À Paris, le porte-parole du ministère de l’Europe et des Affaires étrangères Pascal Confavreux avait, dès le 16 avril, exprimé la préoccupation de la France. Le ministre Jean-Noël Barrot avait alors abordé ce sujet avec son homologue sénégalais Cheikh Niang lors d’un entretien au Quai d’Orsay.

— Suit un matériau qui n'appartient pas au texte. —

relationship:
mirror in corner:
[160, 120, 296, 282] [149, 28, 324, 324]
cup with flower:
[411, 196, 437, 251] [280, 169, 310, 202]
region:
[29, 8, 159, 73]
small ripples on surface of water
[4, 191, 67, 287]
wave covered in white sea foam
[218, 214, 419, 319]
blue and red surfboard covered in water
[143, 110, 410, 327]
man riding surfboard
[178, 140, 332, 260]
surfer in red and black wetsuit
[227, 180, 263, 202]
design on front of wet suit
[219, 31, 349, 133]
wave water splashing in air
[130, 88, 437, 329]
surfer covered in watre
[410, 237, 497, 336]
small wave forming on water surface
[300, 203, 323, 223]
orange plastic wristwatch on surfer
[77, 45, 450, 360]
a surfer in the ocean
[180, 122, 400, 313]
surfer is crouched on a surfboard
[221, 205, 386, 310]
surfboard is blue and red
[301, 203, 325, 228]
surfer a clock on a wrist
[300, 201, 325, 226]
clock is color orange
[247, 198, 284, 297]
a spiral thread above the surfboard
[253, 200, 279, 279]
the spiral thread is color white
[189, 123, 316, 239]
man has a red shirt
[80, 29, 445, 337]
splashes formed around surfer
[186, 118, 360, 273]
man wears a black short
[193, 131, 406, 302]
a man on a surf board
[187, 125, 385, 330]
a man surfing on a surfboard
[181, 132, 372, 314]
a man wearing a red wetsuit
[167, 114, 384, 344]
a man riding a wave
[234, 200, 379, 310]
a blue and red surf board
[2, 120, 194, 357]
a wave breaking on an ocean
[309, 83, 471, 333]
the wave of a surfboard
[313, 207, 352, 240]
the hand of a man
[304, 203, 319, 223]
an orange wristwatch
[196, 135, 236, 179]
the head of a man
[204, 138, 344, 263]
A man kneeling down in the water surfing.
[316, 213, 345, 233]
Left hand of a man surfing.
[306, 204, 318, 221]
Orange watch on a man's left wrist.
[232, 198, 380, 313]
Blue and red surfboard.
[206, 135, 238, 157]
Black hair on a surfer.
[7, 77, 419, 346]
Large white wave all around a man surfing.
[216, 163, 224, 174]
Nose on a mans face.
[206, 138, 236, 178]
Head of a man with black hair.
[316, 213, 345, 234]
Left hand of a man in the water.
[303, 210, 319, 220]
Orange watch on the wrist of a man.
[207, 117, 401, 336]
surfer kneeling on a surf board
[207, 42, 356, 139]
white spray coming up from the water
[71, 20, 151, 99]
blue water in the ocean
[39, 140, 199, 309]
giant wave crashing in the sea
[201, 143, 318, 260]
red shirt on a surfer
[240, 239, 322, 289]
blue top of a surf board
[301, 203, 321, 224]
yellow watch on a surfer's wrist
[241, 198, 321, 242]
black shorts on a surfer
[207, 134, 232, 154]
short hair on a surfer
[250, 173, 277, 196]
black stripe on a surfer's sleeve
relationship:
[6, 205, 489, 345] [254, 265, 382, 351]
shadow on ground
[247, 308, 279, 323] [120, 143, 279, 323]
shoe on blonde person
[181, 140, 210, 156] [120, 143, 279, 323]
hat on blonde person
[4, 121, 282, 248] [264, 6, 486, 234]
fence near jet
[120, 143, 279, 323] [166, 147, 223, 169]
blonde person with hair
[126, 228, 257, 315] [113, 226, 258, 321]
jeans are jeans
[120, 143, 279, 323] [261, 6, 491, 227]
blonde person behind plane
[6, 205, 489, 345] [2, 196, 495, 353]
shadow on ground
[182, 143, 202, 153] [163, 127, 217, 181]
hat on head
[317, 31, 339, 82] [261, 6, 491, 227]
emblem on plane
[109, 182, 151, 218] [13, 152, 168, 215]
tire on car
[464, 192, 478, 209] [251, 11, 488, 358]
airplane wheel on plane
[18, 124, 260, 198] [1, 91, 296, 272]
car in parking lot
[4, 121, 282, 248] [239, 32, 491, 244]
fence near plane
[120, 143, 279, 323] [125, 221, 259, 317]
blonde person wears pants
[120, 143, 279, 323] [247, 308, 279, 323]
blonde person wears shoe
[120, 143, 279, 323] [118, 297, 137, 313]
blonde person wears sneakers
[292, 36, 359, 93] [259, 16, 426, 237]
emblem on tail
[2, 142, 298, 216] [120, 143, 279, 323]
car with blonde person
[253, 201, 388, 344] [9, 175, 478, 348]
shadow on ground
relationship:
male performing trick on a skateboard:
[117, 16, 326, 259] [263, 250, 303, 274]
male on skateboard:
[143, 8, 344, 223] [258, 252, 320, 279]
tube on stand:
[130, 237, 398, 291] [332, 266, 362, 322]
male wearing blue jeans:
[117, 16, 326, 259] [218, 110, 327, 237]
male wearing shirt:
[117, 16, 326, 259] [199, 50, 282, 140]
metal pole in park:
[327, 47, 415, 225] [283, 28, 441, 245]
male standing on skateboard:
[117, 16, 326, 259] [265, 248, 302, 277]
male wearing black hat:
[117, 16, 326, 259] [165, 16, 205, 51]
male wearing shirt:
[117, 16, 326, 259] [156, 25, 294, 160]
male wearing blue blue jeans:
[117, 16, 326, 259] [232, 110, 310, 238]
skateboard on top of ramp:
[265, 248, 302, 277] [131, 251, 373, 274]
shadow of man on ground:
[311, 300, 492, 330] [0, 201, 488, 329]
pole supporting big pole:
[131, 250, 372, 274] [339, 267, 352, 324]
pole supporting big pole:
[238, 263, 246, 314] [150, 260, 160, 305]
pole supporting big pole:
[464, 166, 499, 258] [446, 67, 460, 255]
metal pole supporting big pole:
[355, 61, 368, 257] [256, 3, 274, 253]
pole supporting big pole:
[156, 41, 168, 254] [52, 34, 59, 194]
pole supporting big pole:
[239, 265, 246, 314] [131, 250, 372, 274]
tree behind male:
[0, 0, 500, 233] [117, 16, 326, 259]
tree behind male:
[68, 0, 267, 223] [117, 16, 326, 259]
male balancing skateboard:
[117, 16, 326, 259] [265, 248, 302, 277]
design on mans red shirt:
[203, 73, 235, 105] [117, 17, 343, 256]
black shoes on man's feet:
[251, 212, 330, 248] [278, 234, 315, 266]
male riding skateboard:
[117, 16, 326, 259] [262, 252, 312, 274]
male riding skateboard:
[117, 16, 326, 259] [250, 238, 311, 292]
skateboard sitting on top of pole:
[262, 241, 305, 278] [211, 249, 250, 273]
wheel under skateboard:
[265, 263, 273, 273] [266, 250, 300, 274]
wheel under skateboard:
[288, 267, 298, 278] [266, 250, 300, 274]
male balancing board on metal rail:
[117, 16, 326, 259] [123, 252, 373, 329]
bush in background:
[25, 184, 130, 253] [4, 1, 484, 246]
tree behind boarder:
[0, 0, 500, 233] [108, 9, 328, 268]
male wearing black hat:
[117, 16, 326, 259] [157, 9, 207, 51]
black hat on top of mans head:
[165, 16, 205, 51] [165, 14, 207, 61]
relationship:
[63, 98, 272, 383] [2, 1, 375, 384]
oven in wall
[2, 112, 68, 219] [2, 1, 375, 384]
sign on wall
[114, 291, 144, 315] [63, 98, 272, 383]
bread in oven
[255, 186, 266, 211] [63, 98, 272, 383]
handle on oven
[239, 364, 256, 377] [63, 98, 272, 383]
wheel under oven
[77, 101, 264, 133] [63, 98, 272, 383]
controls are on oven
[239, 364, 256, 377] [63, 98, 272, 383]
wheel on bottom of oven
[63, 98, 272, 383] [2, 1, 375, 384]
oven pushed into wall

Un Français détenu depuis février au Sénégal

Un citoyen français est incarcéré à Dakar depuis le 14 février pour des faits entrant dans le champ d’application de la nouvelle loi. Les autorités consulaires françaises ont effectué quatre visites en détention pour suivre son état de santé et son moral. Sa famille, quant à elle, est en contact permanent avec les services du Quai d’Orsay. Par ailleurs, un tribunal dakarois a condamné, le 10 avril, un jeune Sénégalais né en 2002 à six ans de prison ferme pour des infractions similaires.

Selon les dernières données du ministère français des Affaires étrangères, 62 pays dans le monde criminalisent encore les relations homosexuelles consenties, dont onze appliquent la peine de mort. Aucune date n’a été communiquée concernant l’examen du projet de résolution français par le Conseil des droits de l’homme à Genève.